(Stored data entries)
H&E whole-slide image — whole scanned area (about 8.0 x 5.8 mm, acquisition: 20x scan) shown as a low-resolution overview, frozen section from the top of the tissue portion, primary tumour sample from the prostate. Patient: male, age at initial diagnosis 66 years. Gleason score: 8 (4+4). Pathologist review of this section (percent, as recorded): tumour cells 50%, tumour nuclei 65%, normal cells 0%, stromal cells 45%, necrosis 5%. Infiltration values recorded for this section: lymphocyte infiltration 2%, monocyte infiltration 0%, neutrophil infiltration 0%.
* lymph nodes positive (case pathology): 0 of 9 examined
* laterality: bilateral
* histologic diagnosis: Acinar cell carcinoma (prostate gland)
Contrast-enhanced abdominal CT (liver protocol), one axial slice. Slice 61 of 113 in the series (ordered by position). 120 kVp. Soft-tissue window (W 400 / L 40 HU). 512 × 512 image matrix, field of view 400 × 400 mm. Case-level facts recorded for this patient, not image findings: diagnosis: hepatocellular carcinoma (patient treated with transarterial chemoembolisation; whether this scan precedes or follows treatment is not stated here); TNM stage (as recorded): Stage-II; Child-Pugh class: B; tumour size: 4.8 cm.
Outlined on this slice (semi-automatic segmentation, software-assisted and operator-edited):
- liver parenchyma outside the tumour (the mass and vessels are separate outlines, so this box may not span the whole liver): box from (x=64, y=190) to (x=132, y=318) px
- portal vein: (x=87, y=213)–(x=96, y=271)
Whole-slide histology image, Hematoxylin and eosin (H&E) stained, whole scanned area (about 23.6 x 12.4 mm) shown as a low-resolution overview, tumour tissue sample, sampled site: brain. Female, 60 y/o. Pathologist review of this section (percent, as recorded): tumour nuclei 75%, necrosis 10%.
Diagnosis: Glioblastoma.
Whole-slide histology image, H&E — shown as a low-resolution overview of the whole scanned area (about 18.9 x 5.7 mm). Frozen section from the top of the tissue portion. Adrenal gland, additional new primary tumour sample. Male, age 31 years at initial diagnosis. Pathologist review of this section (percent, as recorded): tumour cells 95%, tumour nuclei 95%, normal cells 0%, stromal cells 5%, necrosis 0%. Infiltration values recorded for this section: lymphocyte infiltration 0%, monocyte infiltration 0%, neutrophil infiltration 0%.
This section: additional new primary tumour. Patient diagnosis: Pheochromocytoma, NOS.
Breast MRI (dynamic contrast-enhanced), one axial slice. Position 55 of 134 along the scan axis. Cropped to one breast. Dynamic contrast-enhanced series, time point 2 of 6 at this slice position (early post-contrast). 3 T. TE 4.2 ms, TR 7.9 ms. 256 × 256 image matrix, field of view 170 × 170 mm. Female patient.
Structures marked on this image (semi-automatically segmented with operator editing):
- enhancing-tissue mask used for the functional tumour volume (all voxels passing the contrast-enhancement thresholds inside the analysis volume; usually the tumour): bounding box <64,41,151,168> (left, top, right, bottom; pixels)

▸ **WHAT THIS TASK INVOLVES**:
Look through the entries and find each line that has the string "operator". Copy those lines.

▸ **YOUR SOLUTION**:
Outlined on this slice (semi-automatic segmentation, software-assisted and operator-edited):
Structures marked on this image (semi-automatically segmented with operator editing):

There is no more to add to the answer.